The answer must consist of every line in the data below that holds the word "como".

▸ Source records
┄┄┄┄┄┄┄┄┄┄
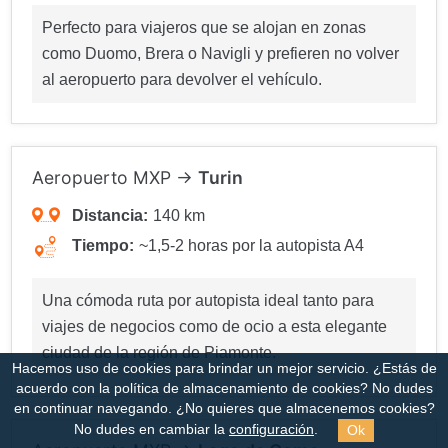
Perfecto para viajeros que se alojan en zonas
como Duomo, Brera o Navigli y prefieren no volver
al aeropuerto para devolver el vehículo.
Aeropuerto MXP →
Turin
Distancia:
140 km
Tiempo:
~1,5-2 horas por la autopista A4
Una cómoda ruta por autopista ideal tanto para
viajes de negocios como de ocio a esta elegante
ciudad de la región de Piamonte.
Hacemos uso de cookies para brindar un mejor servicio. ¿Estás de
acuerdo con la política de almacenamiento de cookies?
No dudes
en continuar navegando. ¿No quieres que almacenemos cookies?
Ok
No dudes en cambiar la
configuración
.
┄┄┄┄┄┄┄┄┄┄
▸ Completed task
como Duomo, Brera o Navigli y prefieren no volver
viajes de negocios como de ocio a esta elegante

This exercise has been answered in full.